Researchers at North Carolina State University have designed a “brainless” soft robot that can independently navigate through complex environments using a concept called physical intelligence. The new development comes at a time where the field of robotics is expanding rapidly, and is proving to be a critical jump in the soft robotics field.
The concept of the ‘brainless’ robot is not new. The researchers had previously built a soft robot model that could turn and move on its own. However, there was one caveat: the robot was not able to spontaneously change direction, it needed to physically encounter the obstacle in order to change its movement. In the newest version, the robot can turn and move on its own.
How does it do this? The main contributors are physical intelligence and the temperature of the robot’s environment.
Physical intelligence refers to objects, like a soft robot, whose behavior is determined by its structural design and the materials it is made of. Due to the unique build and asymmetrical design of the robot, the machine can move without being directed by a computer or human intervention. This is due to the new asymmetrical design, something that the older robot models did not have. One half of the robot exerts more force onto the ground than the other, which allows it to move in arcs, travels through complex obstacle courses, and avoid getting stuck between multiple objects. “Think of a plastic cup that has a mouth wider than its base. If you roll it across the table, it doesn’t roll in a straight line–it makes an arc as it travels across the table. That’s due to its asymmetrical shape” says Professor Yin, an associate professor of mechanical and aerospace engineering at NC State University. The addition of the asymmetrical design in the new robot as compared to the symmetric design in the older model is what researchers found to be the reason that the robot could now move more independently through various mazes.

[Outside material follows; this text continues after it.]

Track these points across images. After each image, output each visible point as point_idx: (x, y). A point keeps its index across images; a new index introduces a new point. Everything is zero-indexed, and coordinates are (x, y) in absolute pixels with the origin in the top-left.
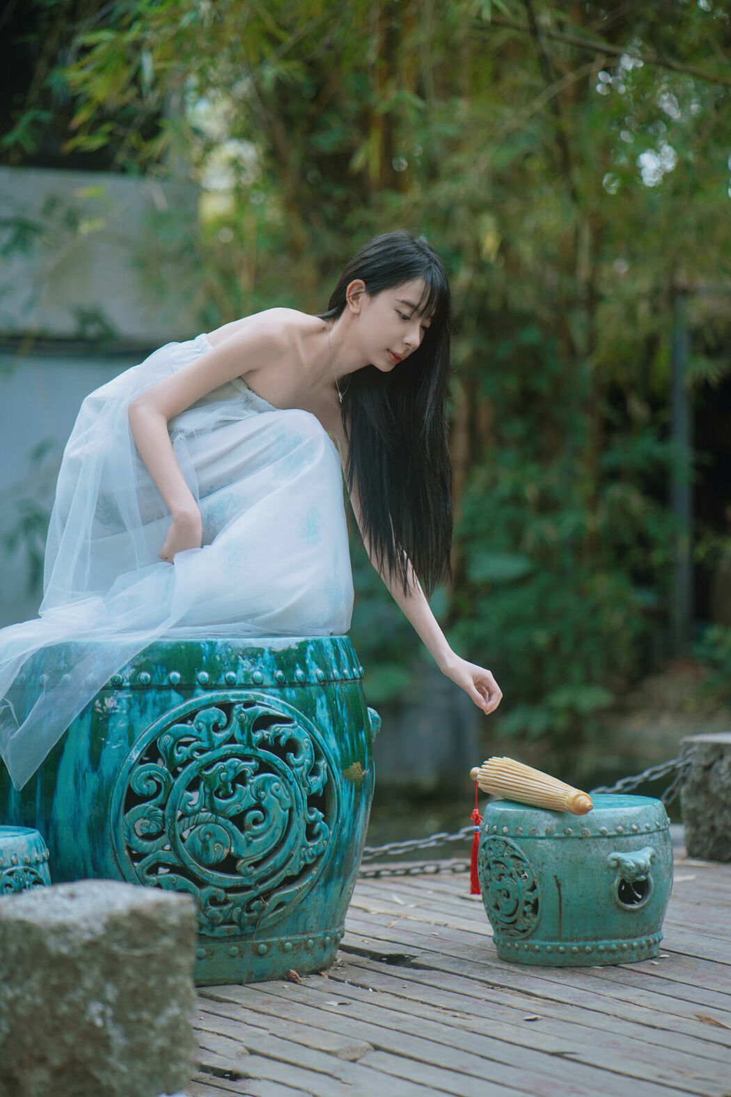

While researchers did alter the structure and design of the robot, the soft robots are still made with the same material as the older robot models. Liquid crystal elastomers, a polymer having elastic properties similar to rubber, are made from long molecular chains, linked in a way that makes them flexible but with some of the properties of liquid crystals. When the robot is placed on a surface that is at least 131 degrees Fahrenheit, the elastomers of the robot contract, causing a rolling movement. Researchers found that, the warmer the surface, the faster the robot moved.
“The concept behind our new robot is fairly simple: because of its asymmetrical design, it turns without having to come into contact with an object,” says Yao Zhao, first author of the paper and a postdoctoral researcher at NC State. “So, while it still changes directions when it does come into contact with an object—allowing it to navigate a maze—it cannot get stuck between parallel objects. Instead, its ability to move in arcs allows it to essentially wiggle its way free.”
In a community that largely focuses on robots becoming smarter and more human-like, this ‘brainless’ robot brings a new perspective to the field of robotics, opening up discussions on the idea that brains in robots are, perhaps, optional.
For now, the ‘brainless’ soft robot is currently in discussion on how it can help promote more green energy. “This work is another step forward in helping us develop innovative approaches to soft robot design — particularly for applications where soft robots would be able to harvest heat energy from their environment,” Yin says.